*WORK ORDER*:
Read the records below. Copy each line where the string "para" occurs.

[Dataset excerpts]
━━━━━━

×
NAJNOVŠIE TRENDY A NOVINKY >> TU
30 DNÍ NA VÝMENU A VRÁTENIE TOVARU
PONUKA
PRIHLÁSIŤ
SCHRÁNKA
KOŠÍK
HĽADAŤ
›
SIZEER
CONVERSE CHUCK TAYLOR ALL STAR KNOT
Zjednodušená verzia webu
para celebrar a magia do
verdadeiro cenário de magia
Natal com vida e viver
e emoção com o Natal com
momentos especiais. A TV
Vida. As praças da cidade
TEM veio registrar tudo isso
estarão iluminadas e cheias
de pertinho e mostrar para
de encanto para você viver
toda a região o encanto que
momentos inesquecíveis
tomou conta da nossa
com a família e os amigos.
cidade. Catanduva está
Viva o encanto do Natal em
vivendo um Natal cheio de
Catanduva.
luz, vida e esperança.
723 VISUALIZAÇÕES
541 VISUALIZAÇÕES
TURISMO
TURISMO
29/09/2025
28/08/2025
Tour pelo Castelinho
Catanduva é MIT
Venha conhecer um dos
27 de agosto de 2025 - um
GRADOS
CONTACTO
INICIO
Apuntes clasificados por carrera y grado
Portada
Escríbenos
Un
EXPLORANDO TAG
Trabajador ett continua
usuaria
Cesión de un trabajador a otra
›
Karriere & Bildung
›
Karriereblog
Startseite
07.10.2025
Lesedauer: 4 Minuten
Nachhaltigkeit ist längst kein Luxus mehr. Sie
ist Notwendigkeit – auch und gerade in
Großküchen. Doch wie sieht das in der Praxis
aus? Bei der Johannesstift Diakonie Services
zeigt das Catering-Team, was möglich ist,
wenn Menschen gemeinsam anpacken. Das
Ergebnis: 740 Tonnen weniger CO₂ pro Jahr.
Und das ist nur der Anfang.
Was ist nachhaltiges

━━━━━━

*SOLUTION TO THE EXERCISE*:
para celebrar a magia do
de pertinho e mostrar para
de encanto para você viver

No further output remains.